Twenty years of Pentium 4 – an occasion to remember a processor and an architecture, at first much acclaimed, then later in the third generation Prescott much laughed at and ridiculed and finally mothballed in generation four (Cedar Mill). Intel had never seen anything like this before. How could this happen? A look back with a few personal experiences.
When, in the spring of 1999, John Barton, then head of testing and validation at Intel in Hillsboro (today Vice of the Digital Enterprise Group) at an event in Munich, carelessly invited us to come and see Hillsboro, he couldn’t suspect that one of the participants will take him at his word. Most of the time it’s just a nice phrase; but then I punched holes in my Intel PR Heiner Genzken, who actually made it possible for me to travel from tranquil Palm Springs to Portland / Hillsboro following the autumn IDF 1999.
Andreas Stiller, the longest-serving editor in the c’t and heise online editorial team, deals with processors, high performance computing, hardware-related programming, HPC programming and exciting scientific topics such as gravitational waves, CERN, etc. Even in well-deserved retirement, the He started at the end of 2017, of course, he can’t leave these topics.
“Real close contact”
So I sat there in the large conference room across from more than a dozen Intelians, who initially revealed to me that no journalist had ever been in their sacred halls. What I hadn’t really considered beforehand: There were top-secret systems everywhere in these halls, so the green light had to be given from the very top. Everywhere, black cloths were carefully wrapped over the special test boards, all kinds of pictures, posters, memos, etc. on the walls were also covered or hung – after all, the spy from Germany was evidently respected. Years later, an Intel employee told me how difficult it was to find enough black cloths in Portland and how much effort it had taken to get the halls journalist-proof. Photography was of course forbidden …

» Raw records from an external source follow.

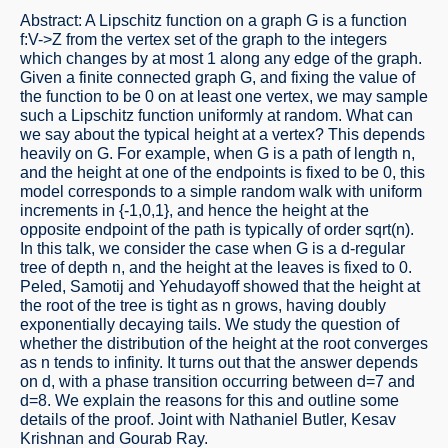
Abstract: A Lipschitz function on a graph G is a function
f:V->Z from the vertex set of the graph to the integers
which changes by at most 1 along any edge of the graph.
Given a finite connected graph G, and fixing the value of
the function to be 0 on at least one vertex, we may sample
such a Lipschitz function uniformly at random. What can
we say about the typical height at a vertex? This depends
heavily on G. For example, when G is a path of length n,
and the height at one of the endpoints is fixed to be 0, this
model corresponds to a simple random walk with uniform
increments in {-1,0,1}, and hence the height at the
opposite endpoint of the path is typically of order sqrt(n).
In this talk, we consider the case when G is a d-regular
tree of depth n, and the height at the leaves is fixed to 0.
Peled, Samotij and Yehudayoff showed that the height at
the root of the tree is tight as n grows, having doubly
exponentially decaying tails. We study the question of
whether the distribution of the height at the root converges
as n tends to infinity. It turns out that the answer depends
on d, with a phase transition occurring between d=7 and
d=8. We explain the reasons for this and outline some
details of the proof. Joint with Nathaniel Butler, Kesav
Krishnan and Gourab Ray.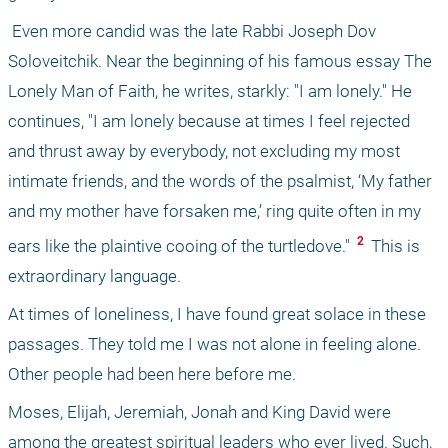
 Even more candid was the late Rabbi Joseph Dov 
Soloveitchik. Near the beginning of his famous essay The 
Lonely Man of Faith, he writes, starkly: "I am lonely." He 
continues, "I am lonely because at times I feel rejected 
and thrust away by everybody, not excluding my most 
intimate friends, and the words of the psalmist, ‘My father 
and my mother have forsaken me,’ ring quite often in my 
 2 
ears like the plaintive cooing of the turtledove." 
 This is 
extraordinary language.
At times of loneliness, I have found great solace in these 
passages. They told me I was not alone in feeling alone. 
Other people had been here before me.
Moses, Elijah, Jeremiah, Jonah and King David were 
among the greatest spiritual leaders who ever lived. Such, 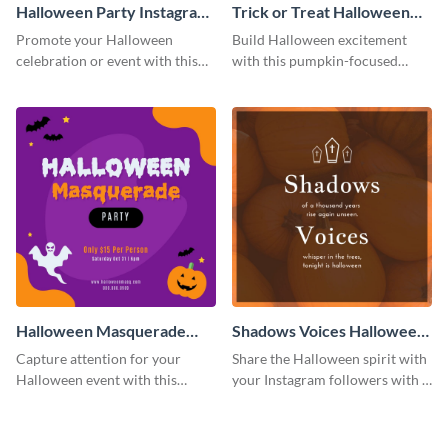
Halloween Party Instagram
Trick or Treat Halloween
Post
Costume Party Instagram
Promote your Halloween
Build Halloween excitement
Post
celebration or event with this
with this pumpkin-focused
festive Instagram post template
Instagram post template and
in square format.
invite people to your event.
Halloween Masquerade
Shadows Voices Halloween
Party Instagram Post
Quote Instagram Post
Capture attention for your
Share the Halloween spirit with
Halloween event with this
your Instagram followers with a
colorful Instagram post
quote graphic
template with ghosts, bats, and
pumpkin icons.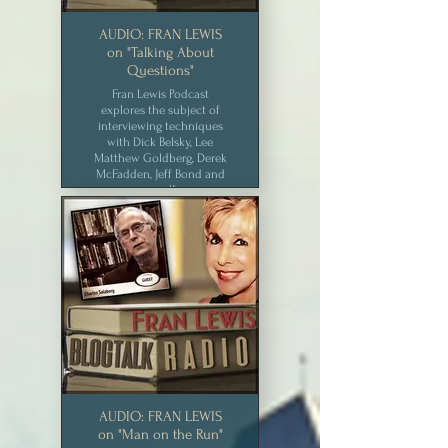
AUDIO: FRAN LEWIS
on "Talking About
Questions"
Fran Lewis Podcast
explores the subject of
interviewing techniques
with Dick Belsky, Lee
Matthew Goldberg, Derek
McFadden, Jeff Bond and
myself.
CLICK for MEDIA
AUDIO: FRAN LEWIS
on "Man on the Run"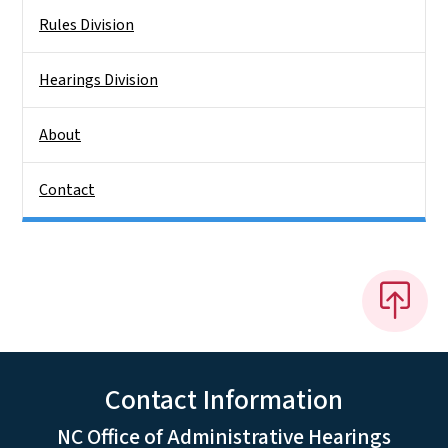
Rules Division
Hearings Division
About
Contact
Contact Information
NC Office of Administrative Hearings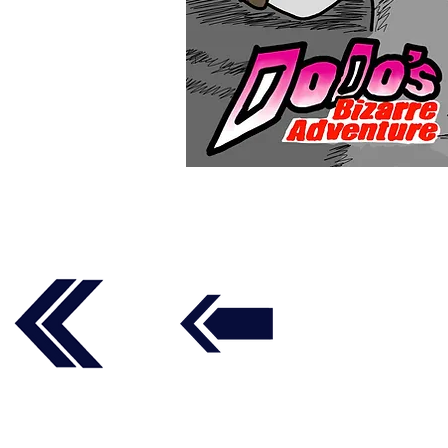
Follow us on social media t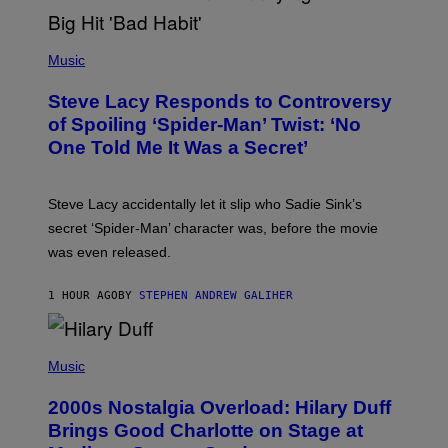
T
H
E
P
C
H
Music
O
O
A
T
S
Steve Lacy Responds to Controversy
O
T
B
of Spoiling ‘Spider-Man’ Twist: ‘No
Y
One Told Me It Was a Secret’
J
A
M
I
Steve Lacy accidentally let it slip who Sadie Sink’s
E
M
secret ‘Spider-Man’ character was, before the movie
C
was even released.
C
A
R
1 HOUR AGO
BY
STEPHEN ANDREW GALIHER
T
H
Y
/
P
G
H
Music
E
O
T
T
T
2000s Nostalgia Overload: Hilary Duff
O
Y
B
Brings Good Charlotte on Stage at
I
Y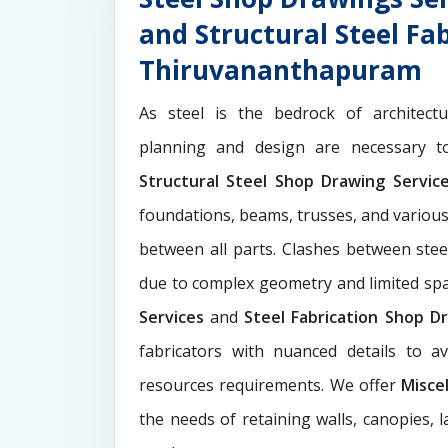
and Structural Steel Fa
Thiruvananthapuram
As steel is the bedrock of architect
planning and design are necessary to
Structural Steel Shop Drawing Servi
foundations, beams, trusses, and various
between all parts. Clashes between ste
due to complex geometry and limited s
Services
and
Steel Fabrication Shop Dr
fabricators with nuanced details to a
resources requirements. We offer
Misce
the needs of retaining walls, canopies, 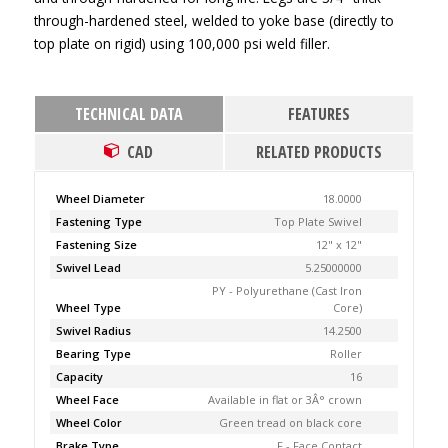
through-hardened steel, welded to yoke base (directly to
top plate on rigid) using 100,000 psi weld filler.
TECHNICAL DATA
FEATURES
CAD
RELATED PRODUCTS
Wheel Diameter
18.0000
Fastening Type
Top Plate Swivel
Fastening Size
12" x 12"
Swivel Lead
5.25000000
PY - Polyurethane (Cast Iron
Wheel Type
Core)
Swivel Radius
14.2500
Bearing Type
Roller
Capacity
16
Wheel Face
Available in flat or 3Â° crown
Wheel Color
Green tread on black core
Brake Type
F - Face Contact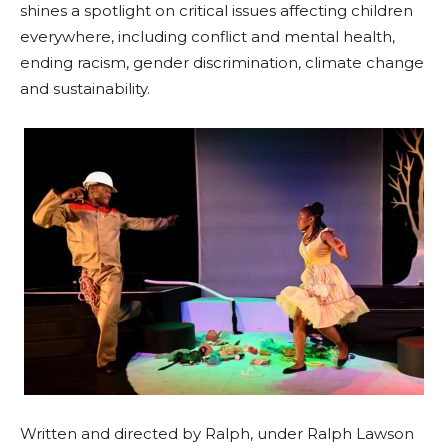
shines a spotlight on critical issues affecting children
everywhere, including conflict and mental health,
ending racism, gender discrimination, climate change
and sustainability.
Written and directed by Ralph, under Ralph Lawson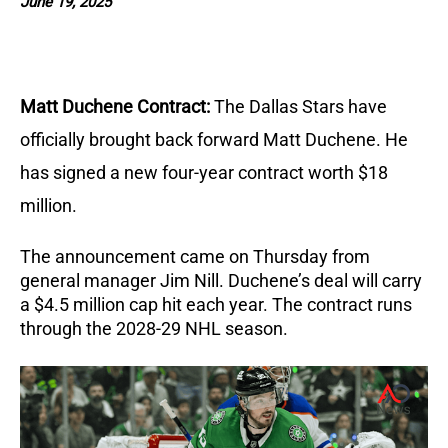
June 19, 2025
Matt Duchene Contract:
The Dallas Stars have
officially brought back forward Matt Duchene.
He
has signed a new four-year contract worth $18
million.
The announcement came on Thursday from
general manager Jim Nill.
Duchene’s deal will carry
a $4.5 million cap hit each year.
The contract runs
through the 2028-29 NHL season.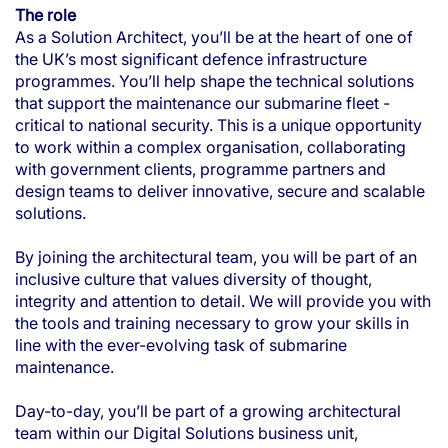
The role
As a Solution Architect, you’ll be at the heart of one of
the UK’s most significant defence infrastructure
programmes. You’ll help shape the technical solutions
that support the maintenance our submarine fleet -
critical to national security. This is a unique opportunity
to work within a complex organisation, collaborating
with government clients, programme partners and
design teams to deliver innovative, secure and scalable
solutions.
By joining the architectural team, you will be part of an
inclusive culture that values diversity of thought,
integrity and attention to detail. We will provide you with
the tools and training necessary to grow your skills in
line with the ever-evolving task of submarine
maintenance.
Day-to-day, you’ll be part of a growing architectural
team within our Digital Solutions business unit,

Sure, the wrapped test boards and systems were equipped with the Willamette, named after the great river through Portland. Willamette, that was the code name for the Pentium 4, which was officially released on November 20, 2000 over a year later. After all, Intel had already revealed its name in June (well, after Pentium III …). This time Intel also made sure that c’t got a test system in advance and that we didn’t have to run our benchmarks in a night-and-fog action at a CeBIT stand, as was the case with the Pentium P5, much to the displeasure of Intel. The online article with reference to our test was even a matter for the boss at c’t – but I couldn’t help but post an article on the bugs of the Pentium 4 on the same day, which of course also included someone with the great A20 -Gate was there.

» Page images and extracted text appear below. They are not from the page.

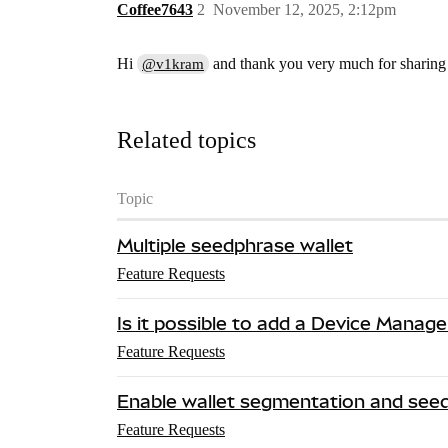
Coffee7643
2
November 12, 2025, 2:12pm
Hi
and thank you very much for sharing t
@v1kram
Related topics
Topic
Multiple seedphrase wallet
Feature Requests
Is it possible to add a Device Manage
Feature Requests
Enable wallet segmentation and see
Feature Requests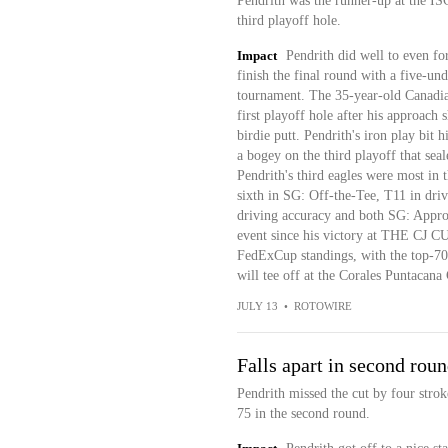
Pendrith was the runner-up at the IS
third playoff hole.
Impact
Pendrith did well to even fo
finish the final round with a five-un
tournament. The 35-year-old Canadian
first playoff hole after his approach 
birdie putt. Pendrith's iron play bit 
a bogey on the third playoff that seal
Pendrith's third eagles were most in 
sixth in SG: Off-the-Tee, T11 in driv
driving accuracy and both SG: Approa
event since his victory at THE CJ CU
FedExCup standings, with the top-70 
will tee off at the Corales Puntacan
JULY 13
•
ROTOWIRE
Falls apart in second rou
Pendrith missed the cut by four strok
75 in the second round.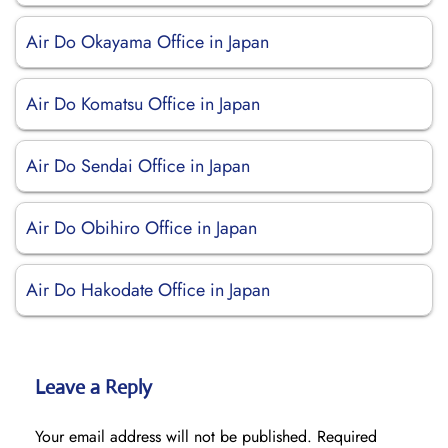
Air Do Okayama Office in Japan
Air Do Komatsu Office in Japan
Air Do Sendai Office in Japan
Air Do Obihiro Office in Japan
Air Do Hakodate Office in Japan
Leave a Reply
Your email address will not be published.
Required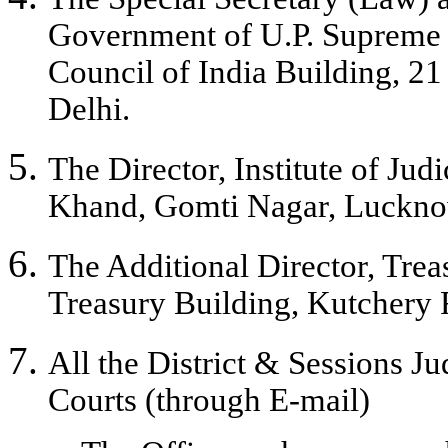
Government of U.P. Supreme Co
Council of India Building, 
Delhi.
The Director, Institute of Jud
Khand, Gomti Nagar, Lucknow
The Additional Director, Trea
Treasury Building, Kutchery 
All the District & Sessions J
Courts (through E-mail)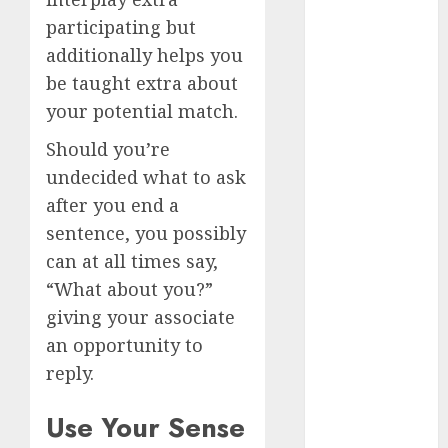
April 2023
participating but
March 2023
additionally helps you
February 2023
be taught extra about
January 2023
your potential match.
December
2022
Should you’re
November
undecided what to ask
2022
after you end a
October 2022
sentence, you possibly
June 2022
can at all times say,
April 2022
“What about you?”
March 2022
giving your associate
February 2022
January 2022
an opportunity to
December
reply.
2021
November
Use Your Sense
2021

The Pentium 4 Willamette was developed under the direction of Glenn Hinton, and I was very lucky to meet him a few times before and after the launch on the microprocessor forums, even sat with him when AMD’s Fred Weber introduced the sledgehammer. Hinton had received a clear order from the management to develop a processor for an “Industry leading clock rate”; He and his team had done that brilliantly. Intel was in a fierce GHz competition with AMD: GHz were the measure of all things back then, no matter what the real performance was. And so some processors shot up rather immature, for example the Pentium III with 1.13 GHz in the spring of 2000. Stupid, it was still quite unstable, it cost Intel’s reputation and the head of the microprocessor division Albert Yu the job.